RITA HENDERSON CHECKED the first item off her schedule for the morning as she pulled her two-year-old Mercedes out of the Phantom Lake High School parking lot and headed for Pinecrest, certain that Nathan Humphries would find the right crew for the cleanup job that not only had to be done right, but quickly as well. Rita had been cultivating the high school guidance counselor for five years, and today she’d told Humphries she needed the best three boys he could find. The Brewsters were due to arrive in just over a week, and not only did she need the grounds in perfect condition, but she had to open the house, get seven years of musty air out of it, and take an inventory of everything inside.

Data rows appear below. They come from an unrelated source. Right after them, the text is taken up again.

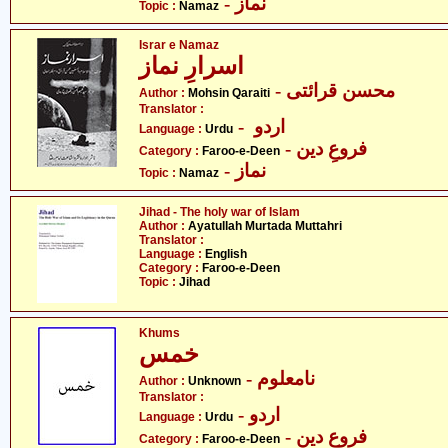
- نماز
Topic :
Namaz
Israr e Namaz
اسرارِ نماز
- محسن قرائتی
Author :
Mohsin Qaraiti
Translator :
- اردو
Language :
Urdu
- فروعِ دین
Category :
Faroo-e-Deen
- نماز
Topic :
Namaz
Jihad - The holy war of Islam
Author :
Ayatullah Murtada Muttahri
Translator :
Language :
English
Category :
Faroo-e-Deen
Topic :
Jihad
Khums
خمس
- نامعلوم
Author :
Unknown
Translator :
- اردو
Language :
Urdu
- فروعِ دین
Category :
Faroo-e-Deen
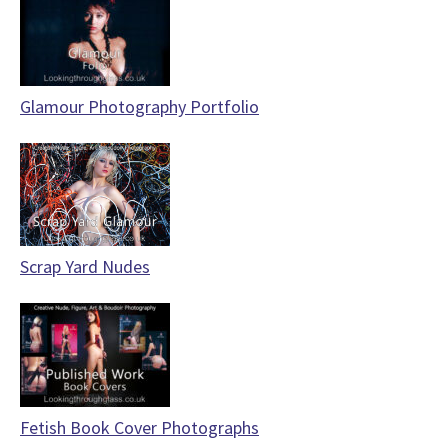
Glamour Photography Portfolio
Scrap Yard Nudes
Fetish Book Cover Photographs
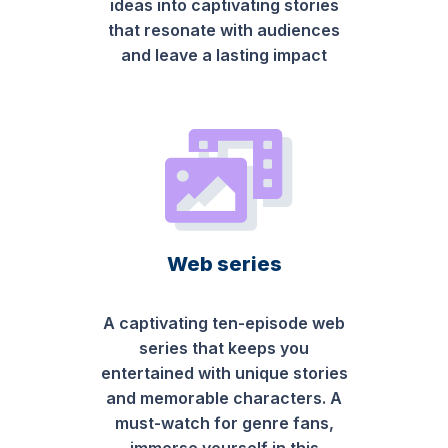
ideas into captivating stories
that resonate with audiences
and leave a lasting impact
Web series
A captivating ten-episode web
series that keeps you
entertained with unique stories
and memorable characters. A
must-watch for genre fans,
immerse yourself in this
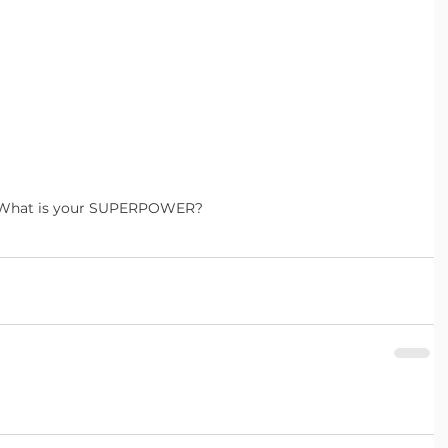
What is your SUPERPOWER?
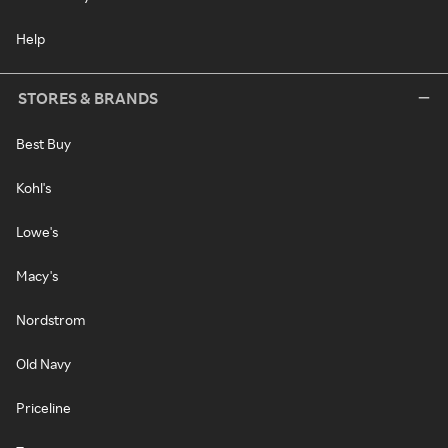
Help
STORES & BRANDS
Best Buy
Kohl's
Lowe's
Macy's
Nordstrom
Old Navy
Priceline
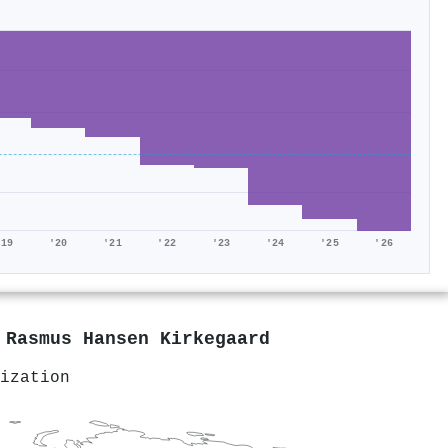
'19
'20
'21
'22
'23
'24
'25
'26
y
Rasmus Hansen Kirkegaard
ization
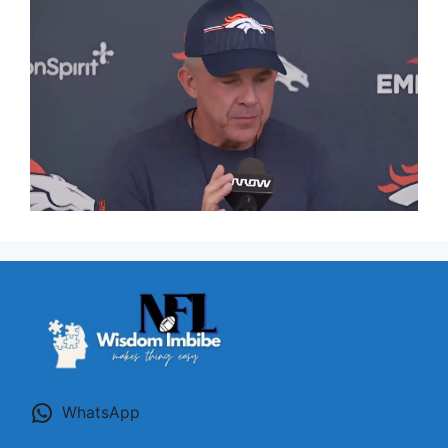
WhatsApp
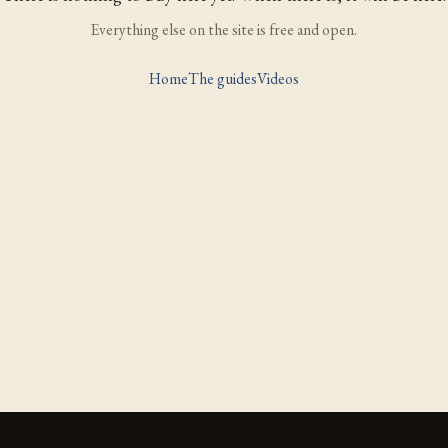
Everything else on the site is free and open.
Home
The guides
Videos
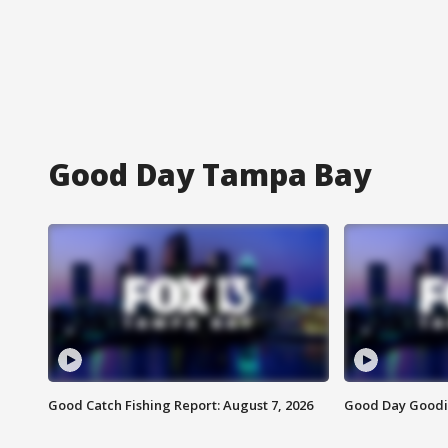
Good Day Tampa Bay
Good Catch Fishing Report: August 7, 2026
Good Day Goodie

Pinecrest was going to look its best for the Brewsters, not only because they were friends of at least two of her best summer clients, but because at summer’s end she wanted Hector Darby’s heirs to give her the listing to sell the house. Given the market, the commission on that sale alone could keep her going through the rest of the year, with plenty left over to add to the retirement fund she swore to start using every year, but never did.
Being the number one Realtor of the entire region gave her far too much pleasure to simply give up working, even at the age of seventy. Besides, it wasn’t really like work anyway, since she loved everything about Phantom Lake. The name, the town, the lake, the people, the seasons—every bit of it. And her job kept her in the middle of all of it.

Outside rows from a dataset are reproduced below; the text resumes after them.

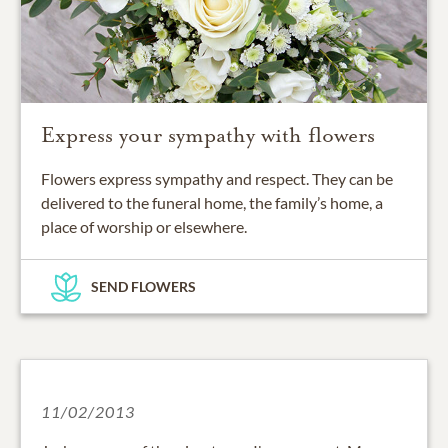
Express your sympathy with flowers
Flowers express sympathy and respect. They can be
delivered to the funeral home, the family’s home, a
place of worship or elsewhere.
SEND FLOWERS
11/02/2013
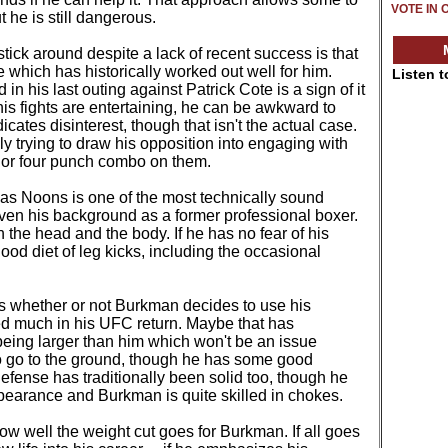
VOTE IN 
 he is still dangerous.
ick around despite a lack of recent success is that
ne which has historically worked out well for him.
Listen 
ed in his last outing against Patrick Cote is a sign of it
 his fights are entertaining, he can be awkward to
cates disinterest, though that isn't the actual case.
y trying to draw his opposition into engaging with
e or four punch combo on them.
, as Noons is one of the most technically sound
given his background as a former professional boxer.
h the head and the body. If he has no fear of his
ood diet of leg kicks, including the occasional
t is whether or not Burkman decides to use his
zed much in his UFC return. Maybe that has
being larger than him which won't be an issue
o go to the ground, though he has some good
fense has traditionally been solid too, though he
appearance and Burkman is quite skilled in chokes.
w well the weight cut goes for Burkman. If all goes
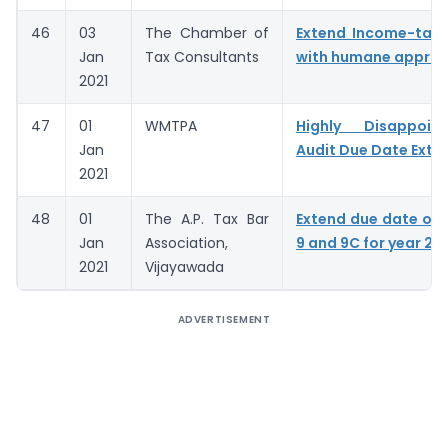
46
03
The Chamber of
Extend Income-tax 
Jan
Tax Consultants
with humane appro
2021
47
01
WMTPA
Highly Disappoin
Jan
Audit Due Date Exte
2021
48
01
The A.P. Tax Bar
Extend due date of
Jan
Association,
9 and 9C for year 20
2021
Vijayawada
ADVERTISEMENT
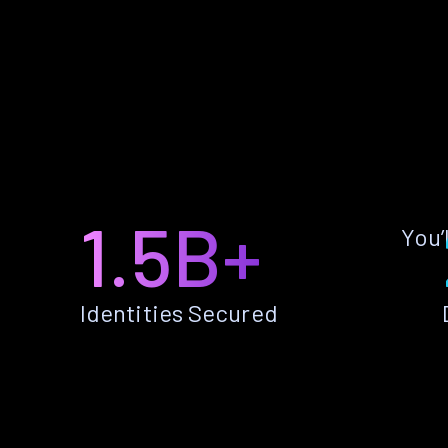
1.5B+
You’
Identities Secured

As she drove over the ancient wooden bridge that crossed Muskrat Creek, she waved to Gerilyn Evans and Carol Stauffer, who were sprawled on a blanket spread out in the park, watching their toddlers trying to catch the squirrels, who in turn were trying to cadge food from Gerilyn and Carol. Farther out in the ornate old pavilion that was built on pilings over the lake itself, the daily chess games had already begun, and Amos Carrier was bent over a board, studying his game with the intensity that Rita reserved only for the analysis of a property she was about to list. And Amos was actually a year younger than she was.